[MD] Core problemS
Ron Kulp
RKulp at ebwalshinc.com
Thu Aug 28 07:07:44 PDT 2008
Ron,
I find this to be contradictory and I know we (as in this forum)
have had discussion on whether the levels are continuous and overlap, or
are discrete and conflict. But, maybe what I put forward below might
help clarify these two seemingly contradictory passages by Pirsig.

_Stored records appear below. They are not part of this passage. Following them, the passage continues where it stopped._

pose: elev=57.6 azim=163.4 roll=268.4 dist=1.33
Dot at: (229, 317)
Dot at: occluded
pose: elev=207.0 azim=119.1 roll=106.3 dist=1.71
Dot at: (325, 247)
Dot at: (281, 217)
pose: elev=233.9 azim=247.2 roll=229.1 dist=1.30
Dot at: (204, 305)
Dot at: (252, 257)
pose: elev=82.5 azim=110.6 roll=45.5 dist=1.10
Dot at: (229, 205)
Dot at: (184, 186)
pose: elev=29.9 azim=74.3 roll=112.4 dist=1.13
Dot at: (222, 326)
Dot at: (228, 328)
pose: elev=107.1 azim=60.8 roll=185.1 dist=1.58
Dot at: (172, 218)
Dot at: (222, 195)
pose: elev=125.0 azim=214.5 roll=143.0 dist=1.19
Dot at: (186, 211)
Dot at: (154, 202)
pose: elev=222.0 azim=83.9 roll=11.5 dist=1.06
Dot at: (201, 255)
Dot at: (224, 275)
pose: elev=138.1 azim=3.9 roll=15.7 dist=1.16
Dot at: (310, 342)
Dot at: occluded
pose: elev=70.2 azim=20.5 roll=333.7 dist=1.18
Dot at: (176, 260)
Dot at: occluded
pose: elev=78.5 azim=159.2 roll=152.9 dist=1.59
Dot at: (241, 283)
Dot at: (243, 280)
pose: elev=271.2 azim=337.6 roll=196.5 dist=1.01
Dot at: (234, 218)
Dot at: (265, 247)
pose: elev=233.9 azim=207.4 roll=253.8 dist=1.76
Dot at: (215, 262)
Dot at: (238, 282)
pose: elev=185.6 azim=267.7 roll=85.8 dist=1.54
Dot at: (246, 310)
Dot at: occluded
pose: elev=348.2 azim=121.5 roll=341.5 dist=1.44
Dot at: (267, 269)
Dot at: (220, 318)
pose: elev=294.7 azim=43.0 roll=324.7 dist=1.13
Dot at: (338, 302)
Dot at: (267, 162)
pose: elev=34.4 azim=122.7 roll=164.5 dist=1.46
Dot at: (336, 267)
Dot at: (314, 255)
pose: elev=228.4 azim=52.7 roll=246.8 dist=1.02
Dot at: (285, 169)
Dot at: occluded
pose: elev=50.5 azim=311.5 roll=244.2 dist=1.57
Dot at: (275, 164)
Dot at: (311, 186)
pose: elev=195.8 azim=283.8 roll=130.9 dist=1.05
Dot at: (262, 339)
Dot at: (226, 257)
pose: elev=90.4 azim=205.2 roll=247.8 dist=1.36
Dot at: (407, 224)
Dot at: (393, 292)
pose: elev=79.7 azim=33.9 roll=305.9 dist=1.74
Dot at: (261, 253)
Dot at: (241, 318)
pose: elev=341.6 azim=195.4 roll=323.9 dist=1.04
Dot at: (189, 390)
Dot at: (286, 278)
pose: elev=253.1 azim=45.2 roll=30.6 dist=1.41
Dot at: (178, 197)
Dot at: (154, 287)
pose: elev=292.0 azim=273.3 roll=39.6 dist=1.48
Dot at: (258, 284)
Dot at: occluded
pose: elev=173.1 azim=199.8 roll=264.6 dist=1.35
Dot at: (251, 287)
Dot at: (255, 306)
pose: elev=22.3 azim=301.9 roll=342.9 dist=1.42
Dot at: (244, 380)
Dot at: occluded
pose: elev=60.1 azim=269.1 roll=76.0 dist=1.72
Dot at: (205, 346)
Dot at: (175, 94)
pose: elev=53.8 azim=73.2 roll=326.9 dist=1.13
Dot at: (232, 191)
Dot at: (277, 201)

My take on levels and what's between the levels: I find static
quality to emerge from dynamic quality, thus, it's not linear for me,
it's more like rising mountains. Here's my analogy. The valleys are
dynamic quality and the mountains rising out of dynamic quality are
static quality. Static quality rising out of dynamic quality, but never
detaches from dynamic quality. One could still find dynamic quality in
the mountains with the blooming flowers emerging from the mountains, so,
in this case, the mountains are dynamic quality and the blooming
emerging flowers are static quality. Simply put, static quality emerges
out of dynamic quality but never detaches from dynamic quality and
between static patterns one may find dynamic quality as the transitional
state between static patterns where the static patterns are not readily
defined.
Anyways, to not detract from your original question too far, I find
this to be very conflicting. Pirsig says one thing and then says the
complete opposite, unless... When Pirsig says 'but not all biological
patterns are social' this is the discrete part. What about the 'all
social patterns are biological', maybe the defining here is not focused
on 'What are the social patterns', so, therefore the definition is about
biological patterns only, but once one defines the social patterns or
the social patterns emerge from the biological patterns a clear
distinction can be made, thus, a clear discrete categorization can be
developed. To make a clear distinction between social and biological
patterns, they need to be discrete patterns, patterns that differ from
each other.
what do you think?
Ron:
I still believe seeing Quality as a substance is the wrong way to go.
I think Quality as description of experience comes closer to what
Pirsig is talking about. Experience is infinitely definable thus
remains undefined.
I'd like to hear what others think before I chime in any further.